I'm about to finish my second year teaching at Cornell. I'm just waiting on final projects from both my creative and expository students. I'd like to point anyone who arrives here to the blog that my students have been maintaining all semester: Barbaric Poetries. In it, you will find posts about video games, classical art, professional wrestling, Osama bin Laden, Blood Meridian, and Buffy the Vampire Slayer, among other topics. The goal of my expository writing class was to explore our relationship to aestheticized violence, and my students did a marvelous job extending that conversation outside the classroom. In the fall, I'm teaching a course on Superheroines and Gendered Violence. In the spring, I'm teaching that course and a course on Contemporary Poetry and Hip Hop. Both of these writing seminars will use Barbaric Poetries to explore different topics that come up.

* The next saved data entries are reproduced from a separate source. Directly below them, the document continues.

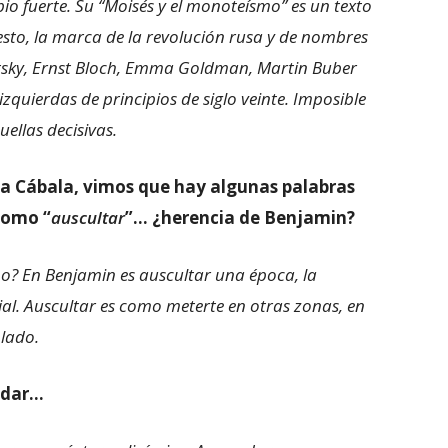
o fuerte. Su “Moisés y el monoteísmo” es un texto
sto, la marca de la revolución rusa y de nombres
sky, Ernst Bloch, Emma Goldman, Martin Buber
zquierdas de principios de siglo veinte. Imposible
ellas decisivas.
la Cábala, vimos que hay algunas palabras
como “
auscultar
”… ¿herencia de Benjamin?
o? En Benjamin es auscultar una época, la
cial. Auscultar es como meterte en otras zonas, en
 lado.
adar…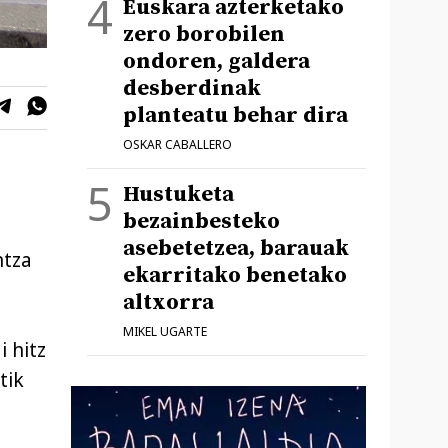
Euskara azterketako
zero borobilen
ondoren, galdera
desberdinak
planteatu behar dira
OSKAR CABALLERO
Hustuketa
bezainbesteko
asebetetzea, barauak
ntza
ekarritako benetako
altxorra
MIKEL UGARTE
i hitz
tik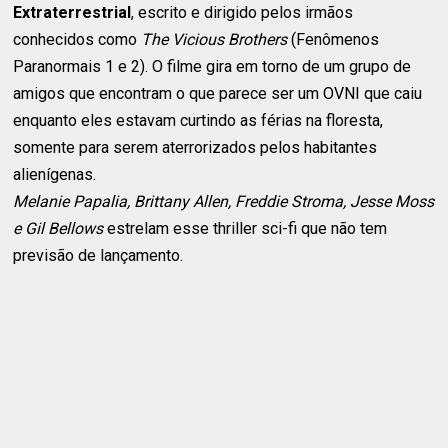
Extraterrestrial
, escrito e dirigido pelos irmãos
conhecidos como
The Vicious Brothers
(Fenômenos
Paranormais 1 e 2). O filme gira em torno de um grupo de
amigos que encontram o que parece ser um OVNI que caiu
enquanto eles estavam curtindo as férias na floresta,
somente para serem aterrorizados pelos habitantes
alienígenas.
Melanie Papalia, Brittany Allen, Freddie Stroma, Jesse Moss
e Gil Bellows
estrelam esse thriller sci-fi que não tem
previsão de lançamento.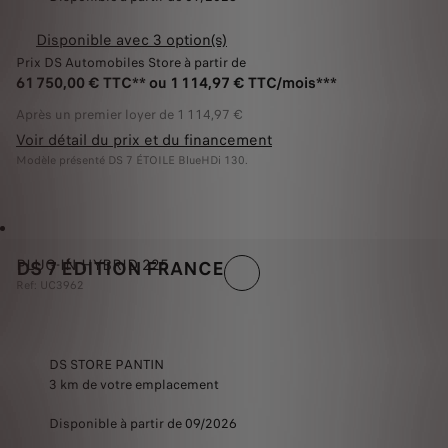
Disponible avec 3 option(s)
Prix DS Automobiles Store à partir de
61 750,00 € TTC** ou 1 114,97 € TTC/mois***
Après un premier loyer de 1 114,97 €
Voir détail du prix et du financement
Modèle présenté DS 7 ÉTOILE BlueHDi 130.
PLUG-IN HYBRID 225
DS 7 ÉDITION FRANCE
Ref: UC3962
DS STORE PANTIN
3 km de votre emplacement
Disponible à partir de 09/2026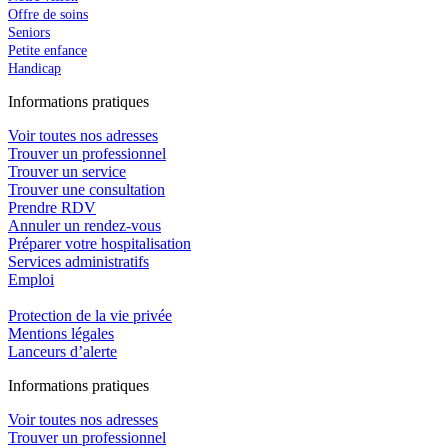
Offre de soins
Seniors
Petite enfance
Handicap
In
f
ormations pra
t
iques
Voir toutes nos adresses
Trouver un professionnel
Trouver un service
Trouver une consultation
Prendre RDV
Annuler un rendez-vous
Préparer votre hospitalisation
Services administratifs
Emploi​
Protection de la vie privée
Mentions légales
Lanceurs d’alerte
In
f
ormations pra
t
iques
Voir toutes nos adresses
Trouver un professionnel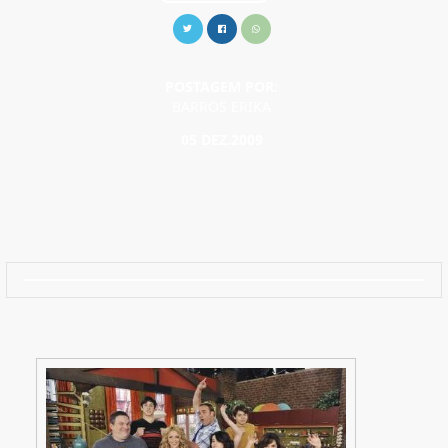
POSTAGEM POR:
BARROS ERIKA
05 DEZ.2009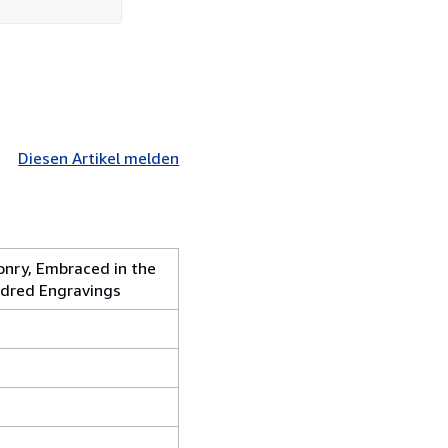
Diesen Artikel melden
onry, Embraced in the
dred Engravings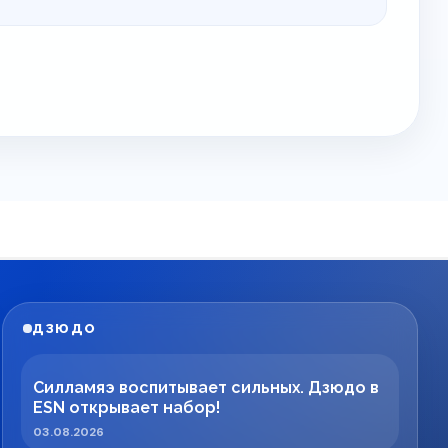
ДЗЮДО
Силламяэ воспитывает сильных. Дзюдо в
ESN открывает набор!
03.08.2026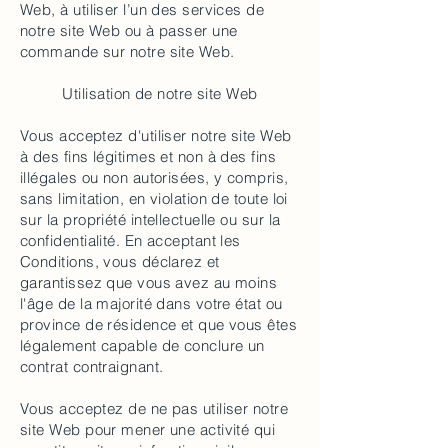
Web, à utiliser l’un des services de
notre site Web ou à passer une
commande sur notre site Web.
Utilisation de notre site Web
Vous acceptez d'utiliser notre site Web
à des fins légitimes et non à des fins
illégales ou non autorisées, y compris,
sans limitation, en violation de toute loi
sur la propriété intellectuelle ou sur la
confidentialité. En acceptant les
Conditions, vous déclarez et
garantissez que vous avez au moins
l'âge de la majorité dans votre état ou
province de résidence et que vous êtes
légalement capable de conclure un
contrat contraignant.
Vous acceptez de ne pas utiliser notre
site Web pour mener une activité qui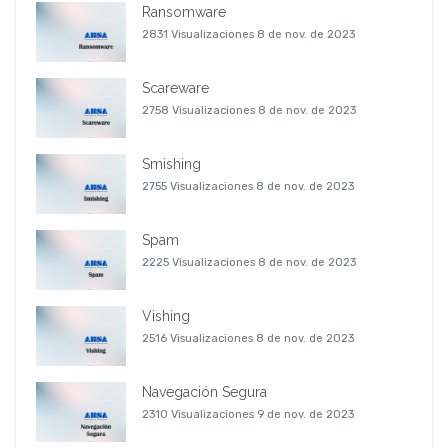
Ransomware
2831 Visualizaciones
8 de nov. de 2023
Scareware
2758 Visualizaciones
8 de nov. de 2023
Smishing
2755 Visualizaciones
8 de nov. de 2023
Spam
2225 Visualizaciones
8 de nov. de 2023
Vishing
2516 Visualizaciones
8 de nov. de 2023
Navegación Segura
2310 Visualizaciones
9 de nov. de 2023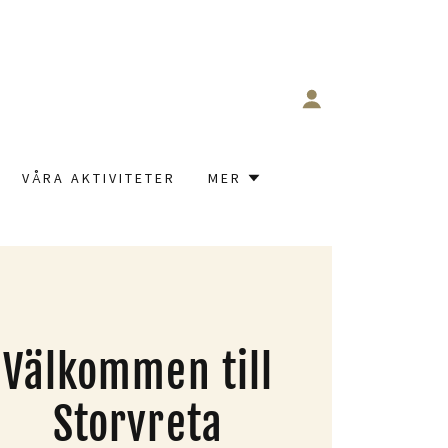
VÅRA AKTIVITETER
MER
Välkommen till
Storvreta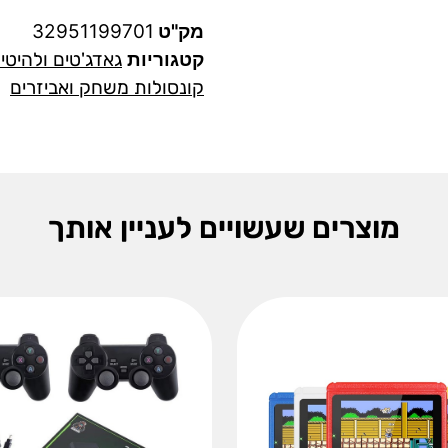
מק"ט
32951199701
קטגוריות
גאדג'טים ולהיטי
קונסולות משחק ואביזרים
מוצרים שעשויים לעניין אותך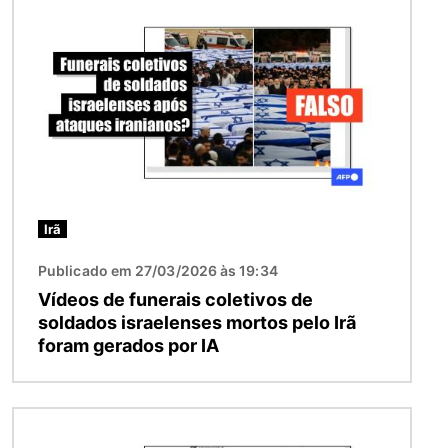
Imagem
Irã
Publicado em 27/03/2026 às 19:34
Vídeos de funerais coletivos de
soldados israelenses mortos pelo Irã
foram gerados por IA
Imagem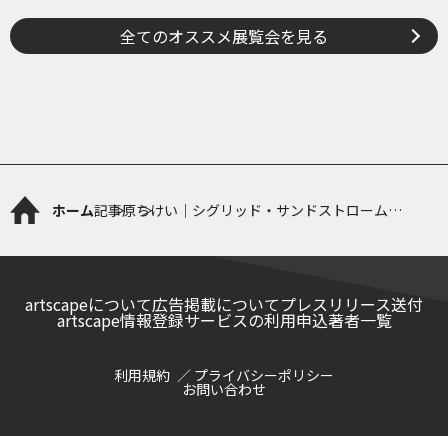
全てのオススメ展覧会を見る
ホーム
記事
原ちけい｜シグリッド・サンドストローム
「DUSK」
artscapeについて
広告掲載について
プレスリリース送付
artscape情報登録サービスの利用申込
著者一覧
利用規約
プライバシーポリシー
お問い合わせ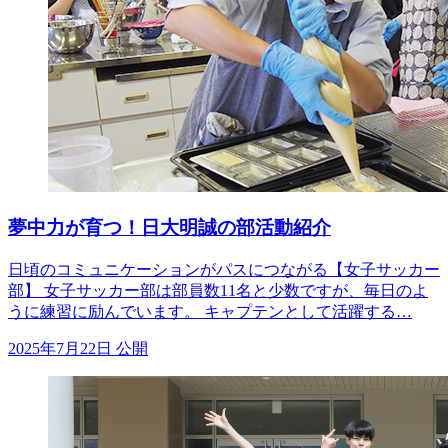
夢中力が育つ！日大明誠の部活動紹介
日頃のコミュニケーションがパスにつながる【女子サッカー
部】 女子サッカー部は部員数11名と少数ですが、毎日のよ
うに練習に励んでいます。 キャプテンとして活躍する…
2025年7月22日 公開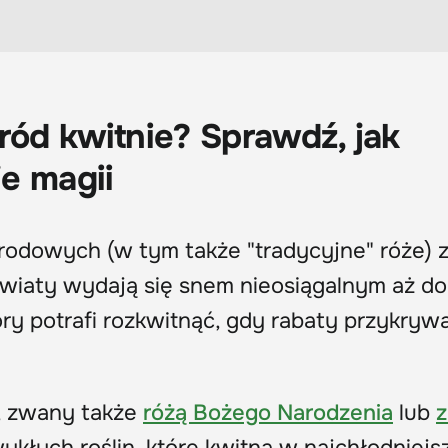
ród kwitnie? Sprawdź, jak
e magii
grodowych (w tym także "tradycyjne" róże) 
wiaty wydają się snem nieosiągalnym aż do
óry potrafi rozkwitnąć, gdy rabaty przykrywa
, zwany także
różą Bożego Narodzenia
lub
wykłych roślin, które kwitną w najchłodniejs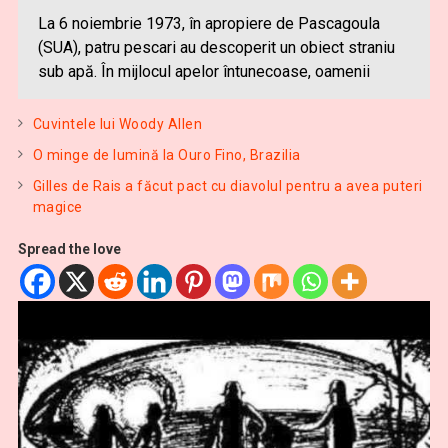
La 6 noiembrie 1973, în apropiere de Pascagoula
(SUA), patru pescari au descoperit un obiect straniu
sub apă. În mijlocul apelor întunecoase, oamenii
Cuvintele lui Woody Allen
O minge de lumină la Ouro Fino, Brazilia
Gilles de Rais a făcut pact cu diavolul pentru a avea puteri
magice
Spread the love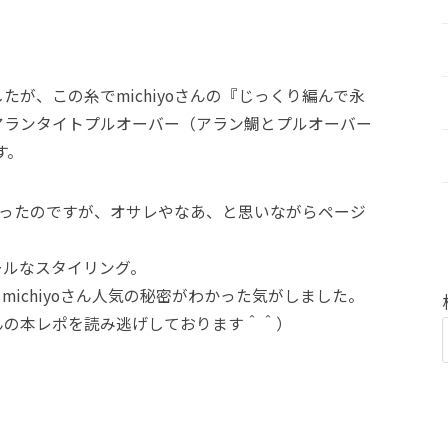
たが、この糸でmichiyoさんの『じっくり編んで永
アランタイトプルオーバー（アラン鯛とプルオーバー
す。
てだったのですが、オサレやなあ、と思いながらページ
ールなスタイリング。
ichiyoさん人気の秘密がわかった気がしました。
んの本レポを読み逃げしております＾＾）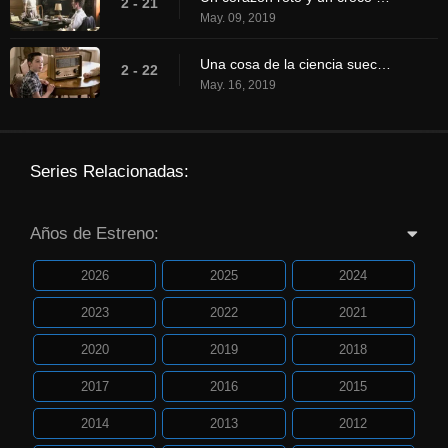
2 - 21
May. 09, 2019
Una cosa de la ciencia sueca y la ecuación de la tostada
2 - 22
May. 16, 2019
Series Relacionadas:
Años de Estreno:
2026
2025
2024
2023
2022
2021
2020
2019
2018
2017
2016
2015
2014
2013
2012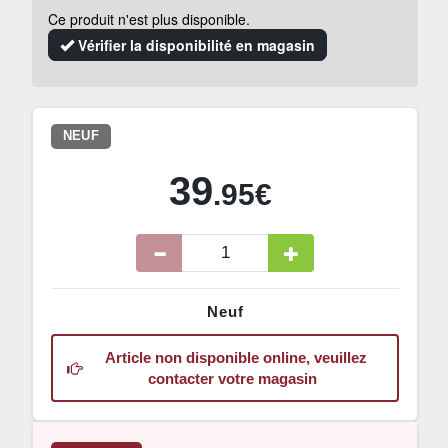
Ce produit n'est plus disponible.
Vérifier la disponibilité en magasin
NEUF
39
.95€
Neuf
Article non disponible online, veuillez
contacter votre magasin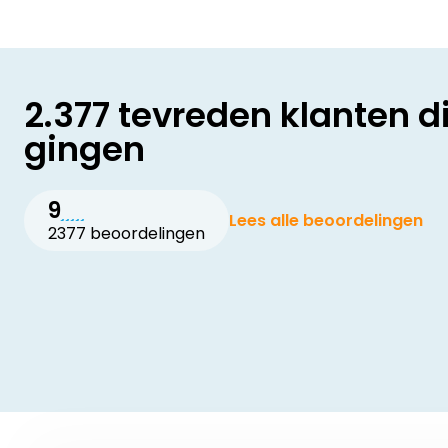
2.377 tevreden klanten d
gingen
9
Lees alle beoordelingen
2377 beoordelingen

It's good to see students this way, and I hope other teachers begin to see the value of blogs in pedagogy. Instead of forcing students to comment of subjects they're half-interested in, they have the opportunity to write about what they want to, keeping them interested in a class they chose to sign up for. They're more at ease, more engaged. The best part is that I get to see them in their own element, seeing what interests they have, what preoccupations trouble them. My first summer teaching, while explaining existentialism, a student had said something along the lines of "I don't know what's the deal with all this existentialism, teach. I'm pretty happy with the way things are." That statement and dismissal gave me the false impression that my Cornell students were nothing like me. This blog teaches me that my assumption was wrong, that not only are my students like me, but they are concerned, critical thinkers.
Also, that experience has inspired me to take up the mantle and cowl once more and write in the darkness of a Newark night. Or whatever. But I hope to spew forth my words in this venue for a little while longer.
1 commentaire:
Chris, I still have this blog in my reader, anxiously awaiting your return. So, Hoorah! Here you are. Your students' blog is great, too.